Sen. Pat Toomey of Pennsylvania, the panel’s senior Republican, said the banking industry showed remarkable resilience during the pandemic recession as he mounted a robust defense of capitalism. Toomey echoed an idea with growing cultural currency among conservatives, voicing concern about increased pressure on banks “to embrace wokeism” and promote social activism through their policies.

The chief executives of JPMorgan Chase, Citigroup, Wells Fargo, Bank of America, Morgan Stanley and Goldman Sachs appeared via video for the hearing by the Senate panel, which will be followed by a House committee session on Thursday.

The CEOs appeared as the U.S. economy is recovering from the recession. Big banks’ profits surged in the first three months of the year as the recovery took hold. They were able to release billions of dollars from their loan-loss reserves originally set aside in the early days of the pandemic last year.

The industry, which was blamed for the Great Recession more than a decade ago, has spent most of 2020 and this year trying to appear helpful and willing to work with borrowers and businesses. Banks across the country waived fees and put millions of mortgages into forbearance to shore up Americans’ distressed finances in the pandemic.

“Citi quickly took action through a comprehensive approach to provide immediate, on-the-ground relief,” Jane Fraser, the new Citigroup CEO, testified.

Most of the banks’ relief measures were meant to be temporary and are now going away. Senators pushed the CEOs to promise they would not force anyone into foreclosure or bankruptcy resulting from pandemic hardship after the measures expired. Democratic senators also pushed hard on what banks are doing to increase diversity in their ranks, and to address wealth inequality between Black and Latino households and white households.

“You’ve heard from everyone on this panel that we’re trying to do more,” said JPMorgan Chase CEO Jamie Dimon, in response to questions on how well banks were doing in lending to minorities and the poor.

Brown criticized the banks for reducing lending to small businesses gutted by the pandemic while buying back their own stock. Bank of America, he said, reduced small business lending by 14% while buying back tens of billions of dollars worth of its stock. CEO Brian Moynihan parried the attack, saying, “The good news is that we can do both.”

Challenged by Brown on the wide gulf between bank CEOs’ compensation and average employees’ pay, Dimon responded, “We’re very proud of the opportunities we give to all of our people.”

Sen. Elizabeth Warren, D-Mass., a longtime critic of the big banks, pushed hard on why they collected overdraft fees on checking accounts during the pandemic.

In a tense exchange, she called Dimon “the king of the overdraft fee,” maintaining that JPMorgan collects more than seven times in fees per account than its competitors.
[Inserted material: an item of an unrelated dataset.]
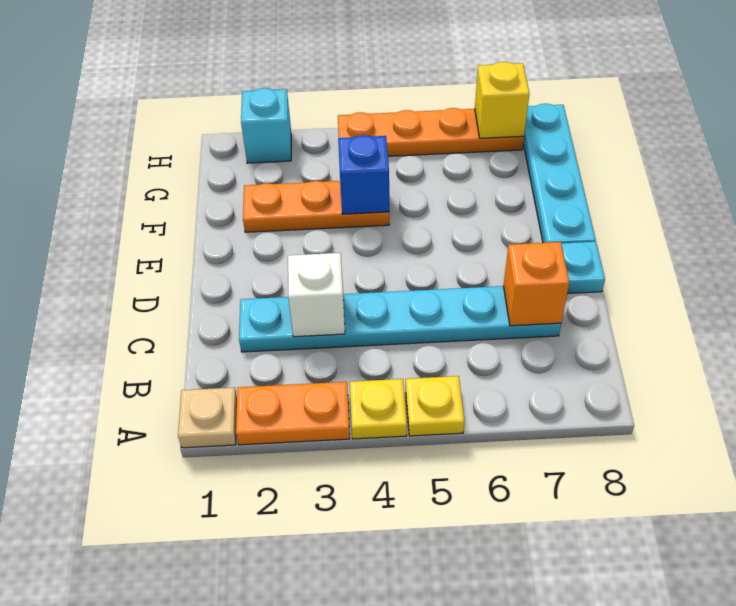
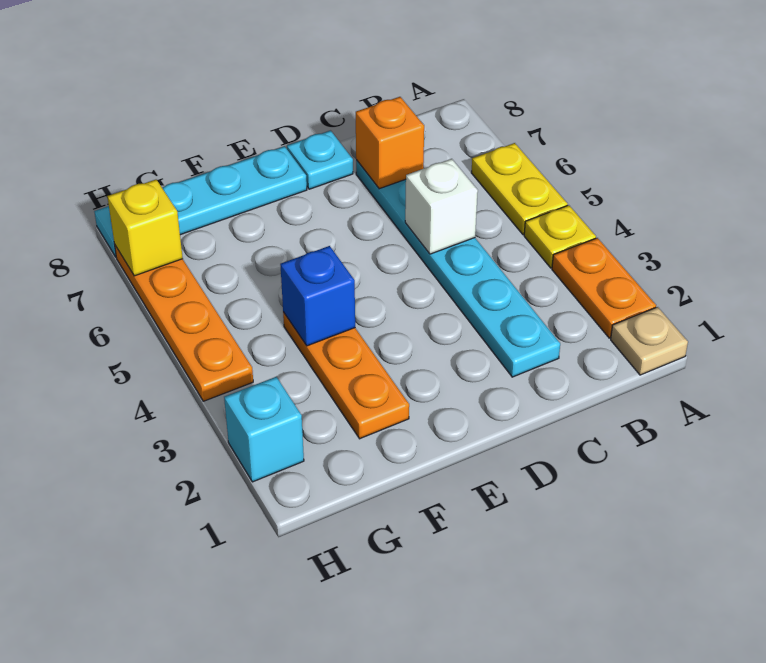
yellow plate A5 level 1 -> yellow plate A5:A6 level 1
white brick C3 level 2 -> white brick C5 level 2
Dimon disputed the accuracy of Warren’s figures. The bank says that last year it waived fees on over 1 million deposit accounts, including overdraft fees, with no questions asked. JPMorgan Chase has an account called Secure Banking with no overdraft fee and says it makes other accommodations to customers in specific situations.

Warren said the past year “has shown that corporate profits are more important to your bank” than helping struggling people.

Republicans, now in the minority in Congress after the latest national elections, renewed their warnings against seeking new regulations for the banking industry as a solution to problems. They praised programs created by Congress last year and renewed in early 2021 such as the Paycheck Protection Program that has funneled hundreds of billions in forgivable loans to small businesses. U.S. banks helped distribute more than $700 billion in loans under the program through late May.

Sen. Tim Scott, R-S.C., challenged some of the CEOs on their public opposition to Georgia’s new Republican election law. Critics say the sweeping rewrite of Georgia’s election rules will restrict voting access, especially for voters of color, and it has become a flashpoint in the polarized political battle cleaving the country.